The newspaper said that another cause for concern was that some patients who appeared mildly or moderately ill at first took a turn for the worse several days or even a week into their illness.
“The median time from their first symptoms to when they became short of breath was five days; to hospitalization, seven days; and to severe breathing trouble, eight days. Experts say that pattern means patients must be carefully monitored, and it is not safe to assume that someone who seems to be doing well early on is out of the woods,” it added.
Test Kit Evolves
Meanwhile, Singapore has announced that it has created a diagnostic test kit that can detect the presence of the (2019-nCoV) with high accuracy. Plans are afoot to scale up the production. The kit, the first diagnostics tester, comprises a pre-packed mix of reagents to test patient samples, which are then fed into a polymerase chain reaction machine that analyses the results. Singapore has already flown 10,000 kits to China along with three polymerase chain reaction (PCR) machines. Reports said the kit could be devised so early – unlike the SARS (Severe Acute Respiratory Syndrome that killed 744 people globally) in 2003, because Chinese scientists uploaded the genome of the 2019-nCoV in January.

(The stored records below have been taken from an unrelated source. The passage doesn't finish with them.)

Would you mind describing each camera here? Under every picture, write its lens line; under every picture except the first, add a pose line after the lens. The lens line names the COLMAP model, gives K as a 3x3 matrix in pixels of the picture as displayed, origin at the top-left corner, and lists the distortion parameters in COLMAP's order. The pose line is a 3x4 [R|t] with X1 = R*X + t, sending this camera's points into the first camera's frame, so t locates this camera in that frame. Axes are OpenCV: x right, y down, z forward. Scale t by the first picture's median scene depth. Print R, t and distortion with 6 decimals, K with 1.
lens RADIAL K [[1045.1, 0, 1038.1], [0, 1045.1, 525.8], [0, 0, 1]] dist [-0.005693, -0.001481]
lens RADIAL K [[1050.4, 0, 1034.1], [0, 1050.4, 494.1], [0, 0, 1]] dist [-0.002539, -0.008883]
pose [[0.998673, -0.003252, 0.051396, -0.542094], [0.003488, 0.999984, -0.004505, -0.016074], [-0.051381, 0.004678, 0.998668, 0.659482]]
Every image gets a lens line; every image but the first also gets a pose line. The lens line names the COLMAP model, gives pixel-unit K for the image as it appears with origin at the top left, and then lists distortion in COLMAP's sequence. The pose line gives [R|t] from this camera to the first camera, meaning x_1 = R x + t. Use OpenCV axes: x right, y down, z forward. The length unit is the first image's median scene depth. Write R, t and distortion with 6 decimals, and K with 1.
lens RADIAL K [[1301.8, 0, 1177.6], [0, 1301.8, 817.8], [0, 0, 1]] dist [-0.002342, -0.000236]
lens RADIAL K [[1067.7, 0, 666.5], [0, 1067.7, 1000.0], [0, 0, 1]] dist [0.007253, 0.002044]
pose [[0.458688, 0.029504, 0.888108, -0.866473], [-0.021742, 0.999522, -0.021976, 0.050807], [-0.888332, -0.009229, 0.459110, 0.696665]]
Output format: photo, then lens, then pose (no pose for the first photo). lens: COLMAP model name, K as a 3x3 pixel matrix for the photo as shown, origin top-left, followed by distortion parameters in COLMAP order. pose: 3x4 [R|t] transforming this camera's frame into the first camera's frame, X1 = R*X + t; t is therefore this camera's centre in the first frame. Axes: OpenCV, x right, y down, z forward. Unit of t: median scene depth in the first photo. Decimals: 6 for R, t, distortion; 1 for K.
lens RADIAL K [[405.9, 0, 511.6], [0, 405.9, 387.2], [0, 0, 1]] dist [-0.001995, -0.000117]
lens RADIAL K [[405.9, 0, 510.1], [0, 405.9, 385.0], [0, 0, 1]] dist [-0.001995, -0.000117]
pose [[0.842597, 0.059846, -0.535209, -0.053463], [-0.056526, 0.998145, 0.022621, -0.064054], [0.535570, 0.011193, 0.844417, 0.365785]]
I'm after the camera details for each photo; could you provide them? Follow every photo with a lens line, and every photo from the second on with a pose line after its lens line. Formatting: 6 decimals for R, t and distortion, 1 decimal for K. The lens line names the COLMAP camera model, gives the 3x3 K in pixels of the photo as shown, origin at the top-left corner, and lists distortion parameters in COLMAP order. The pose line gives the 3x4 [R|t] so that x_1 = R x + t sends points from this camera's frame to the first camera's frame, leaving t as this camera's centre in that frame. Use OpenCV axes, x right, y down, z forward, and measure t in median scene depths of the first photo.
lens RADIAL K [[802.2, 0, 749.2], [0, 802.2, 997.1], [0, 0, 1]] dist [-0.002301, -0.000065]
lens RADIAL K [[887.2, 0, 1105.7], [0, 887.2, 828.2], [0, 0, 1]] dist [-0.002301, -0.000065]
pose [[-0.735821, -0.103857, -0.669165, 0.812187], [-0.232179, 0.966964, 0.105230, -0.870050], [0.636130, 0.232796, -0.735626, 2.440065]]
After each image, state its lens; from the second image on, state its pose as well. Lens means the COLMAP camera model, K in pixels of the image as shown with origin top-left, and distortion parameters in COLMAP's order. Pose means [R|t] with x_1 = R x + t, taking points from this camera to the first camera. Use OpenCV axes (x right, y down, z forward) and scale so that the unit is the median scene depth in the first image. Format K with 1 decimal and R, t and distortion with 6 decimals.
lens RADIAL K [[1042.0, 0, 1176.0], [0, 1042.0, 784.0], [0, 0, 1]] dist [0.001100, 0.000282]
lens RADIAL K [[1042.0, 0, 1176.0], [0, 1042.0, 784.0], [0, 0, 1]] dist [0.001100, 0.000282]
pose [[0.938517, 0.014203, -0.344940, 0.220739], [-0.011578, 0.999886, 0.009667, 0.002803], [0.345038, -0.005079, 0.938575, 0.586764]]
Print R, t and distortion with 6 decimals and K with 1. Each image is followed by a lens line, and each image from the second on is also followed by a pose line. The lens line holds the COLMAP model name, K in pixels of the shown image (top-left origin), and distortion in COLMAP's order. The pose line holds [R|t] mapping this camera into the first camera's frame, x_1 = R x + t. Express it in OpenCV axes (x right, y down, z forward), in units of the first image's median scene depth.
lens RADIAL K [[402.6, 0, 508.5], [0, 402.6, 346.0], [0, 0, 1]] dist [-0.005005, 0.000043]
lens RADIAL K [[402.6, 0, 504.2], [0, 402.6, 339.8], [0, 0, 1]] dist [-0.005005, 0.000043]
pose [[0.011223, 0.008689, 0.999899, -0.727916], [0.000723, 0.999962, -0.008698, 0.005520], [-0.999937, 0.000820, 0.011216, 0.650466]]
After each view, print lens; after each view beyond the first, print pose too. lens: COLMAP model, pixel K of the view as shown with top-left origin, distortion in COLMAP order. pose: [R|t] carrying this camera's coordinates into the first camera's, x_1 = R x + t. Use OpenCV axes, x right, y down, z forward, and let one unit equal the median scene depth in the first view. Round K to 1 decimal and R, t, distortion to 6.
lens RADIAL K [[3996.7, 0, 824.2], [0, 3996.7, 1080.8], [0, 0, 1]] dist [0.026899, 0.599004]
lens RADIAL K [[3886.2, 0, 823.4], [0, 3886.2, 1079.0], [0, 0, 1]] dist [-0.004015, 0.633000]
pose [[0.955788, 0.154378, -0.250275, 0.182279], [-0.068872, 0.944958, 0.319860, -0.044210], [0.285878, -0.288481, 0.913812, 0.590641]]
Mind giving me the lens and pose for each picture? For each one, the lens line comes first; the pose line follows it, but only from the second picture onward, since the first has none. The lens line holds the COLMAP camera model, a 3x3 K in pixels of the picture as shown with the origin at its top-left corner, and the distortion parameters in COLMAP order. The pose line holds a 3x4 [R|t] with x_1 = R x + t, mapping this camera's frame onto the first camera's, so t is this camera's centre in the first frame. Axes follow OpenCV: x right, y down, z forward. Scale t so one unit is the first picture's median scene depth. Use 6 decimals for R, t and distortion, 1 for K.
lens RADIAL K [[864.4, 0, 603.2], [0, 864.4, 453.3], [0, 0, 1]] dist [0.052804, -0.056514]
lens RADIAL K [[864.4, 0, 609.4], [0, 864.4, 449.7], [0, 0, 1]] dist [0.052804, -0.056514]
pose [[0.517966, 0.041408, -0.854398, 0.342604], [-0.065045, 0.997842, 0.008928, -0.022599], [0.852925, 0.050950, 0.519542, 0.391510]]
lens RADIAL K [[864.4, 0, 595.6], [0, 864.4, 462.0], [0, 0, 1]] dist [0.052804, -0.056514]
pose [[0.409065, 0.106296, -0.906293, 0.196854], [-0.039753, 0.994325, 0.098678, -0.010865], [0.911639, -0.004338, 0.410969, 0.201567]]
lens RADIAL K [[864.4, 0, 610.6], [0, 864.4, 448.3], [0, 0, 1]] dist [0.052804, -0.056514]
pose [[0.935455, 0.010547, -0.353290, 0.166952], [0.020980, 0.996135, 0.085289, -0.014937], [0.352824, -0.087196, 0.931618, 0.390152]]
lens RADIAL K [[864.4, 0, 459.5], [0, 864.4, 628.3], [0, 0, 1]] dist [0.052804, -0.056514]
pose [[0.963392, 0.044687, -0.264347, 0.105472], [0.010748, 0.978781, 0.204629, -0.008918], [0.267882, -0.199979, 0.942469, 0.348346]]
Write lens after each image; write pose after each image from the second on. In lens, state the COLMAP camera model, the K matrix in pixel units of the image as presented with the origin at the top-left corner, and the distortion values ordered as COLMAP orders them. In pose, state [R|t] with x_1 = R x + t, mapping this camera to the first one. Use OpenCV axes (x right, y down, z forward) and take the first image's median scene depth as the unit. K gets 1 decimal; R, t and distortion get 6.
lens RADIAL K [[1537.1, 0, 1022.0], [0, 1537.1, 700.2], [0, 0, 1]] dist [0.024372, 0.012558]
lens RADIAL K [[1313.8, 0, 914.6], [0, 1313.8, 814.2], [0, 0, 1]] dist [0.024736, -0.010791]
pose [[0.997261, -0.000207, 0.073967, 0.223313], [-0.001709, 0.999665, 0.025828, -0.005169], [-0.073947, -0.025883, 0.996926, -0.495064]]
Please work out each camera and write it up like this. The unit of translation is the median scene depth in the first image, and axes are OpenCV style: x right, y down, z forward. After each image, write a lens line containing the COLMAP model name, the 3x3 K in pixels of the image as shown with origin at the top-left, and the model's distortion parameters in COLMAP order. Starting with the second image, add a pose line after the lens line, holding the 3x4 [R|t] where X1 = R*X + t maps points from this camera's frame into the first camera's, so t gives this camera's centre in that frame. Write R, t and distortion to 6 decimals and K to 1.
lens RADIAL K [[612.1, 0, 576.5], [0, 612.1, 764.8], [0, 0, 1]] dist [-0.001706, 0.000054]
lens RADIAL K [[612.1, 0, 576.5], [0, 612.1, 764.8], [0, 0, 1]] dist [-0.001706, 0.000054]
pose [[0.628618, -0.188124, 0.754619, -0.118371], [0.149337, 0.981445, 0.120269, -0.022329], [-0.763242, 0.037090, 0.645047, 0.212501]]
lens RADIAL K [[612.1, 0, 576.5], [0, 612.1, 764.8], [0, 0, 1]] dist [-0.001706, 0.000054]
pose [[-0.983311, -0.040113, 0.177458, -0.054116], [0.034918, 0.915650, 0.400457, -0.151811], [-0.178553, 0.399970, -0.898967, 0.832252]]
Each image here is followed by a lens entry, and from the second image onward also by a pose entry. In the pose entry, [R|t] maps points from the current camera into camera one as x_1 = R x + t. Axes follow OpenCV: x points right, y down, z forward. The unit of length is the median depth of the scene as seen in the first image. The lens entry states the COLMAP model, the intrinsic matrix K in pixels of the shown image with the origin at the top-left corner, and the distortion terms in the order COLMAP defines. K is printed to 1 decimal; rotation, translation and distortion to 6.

However, Wang Chen, who heads the Chinese Academy of Medical Sciences, has said that not all of the infected will test positive for the virus.
“For patients who are really infected with the new type of coronavirus, the positive rate for tests is 30% to 50%,” Wang was quoted saying. Chinese are using computerized tomography (CT) scans for quicker and more accurate test results. “There are still many false negatives by collecting suspected cases of throat swabs. In other words, more than half of the people who are truly infected with the new coronavirus may be ‘negative’.” It is in this backdrop that the Singapore discovery is expected to help in better management of the fast-spreading virus.
WHO had recommended 2019-nCoV acute respiratory disease as its name but is not in vogue, The New York Times reported. Finally, Beijing has named the disease caused by nCoV as novel coronavirus pneumonia (NCP). It is an interim name, however. Many people call it the yearend virus as it appeared on December 31, 2019.
It is worth mentioning here that the 34-year-old ophthalmologist, Li Wenliang who had flagged the crisis and was reprimanded by the ruling Communist Party’s has died. While treating patients he had contracted the infection and died Wuhan Central Hospital, where he was working.
Writing in The Guardian, Adam Kucharski, the epidemiologist author of The Rules of Contagion: Why Things Spread – and Why They Stop said that the fear is partly because of the unsubstantiated reports of its origins.
“The novelty of coronavirus makes the challenge even greater because viral speculation can easily overwhelm the limited information we do have,” Adam wrote. “The scientific community is already making huge progress in understanding the infection, but we’ve had to start at the bottom, without stacks of earlier research to stand on.”
Stay informed on the crisis but avoid losing hope. Its treatment is yet to evolve.
While the virus is spread fast and immobilising the economies, the global response is interesting. The World Health Organisation (WHO) had south US $675 million for its response through April. It has got pledges for the US $110 million only and of this US $100 million is from the Gates Foundation alone.